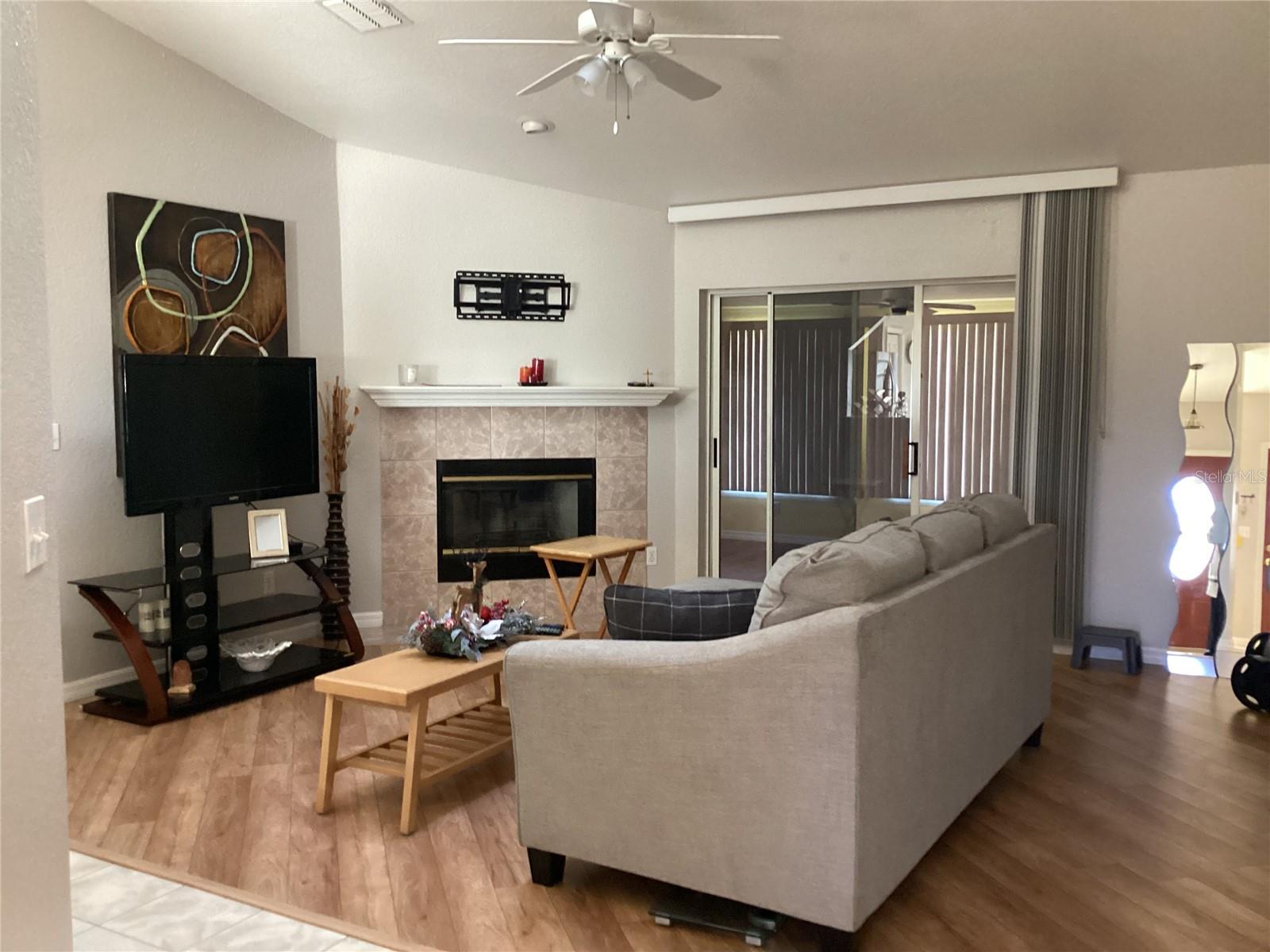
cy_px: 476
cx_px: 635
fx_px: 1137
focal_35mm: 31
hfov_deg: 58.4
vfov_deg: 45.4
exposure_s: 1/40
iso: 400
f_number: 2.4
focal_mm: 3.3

- - -

*WORK TO BE COMPLETED*
Give back all the material exactly, with no pictures.

*ANSWER TO THIS TASK*
cy_px: 476
cx_px: 635
fx_px: 1137
focal_35mm: 31
hfov_deg: 58.4
vfov_deg: 45.4
exposure_s: 1/40
iso: 400
f_number: 2.4
focal_mm: 3.3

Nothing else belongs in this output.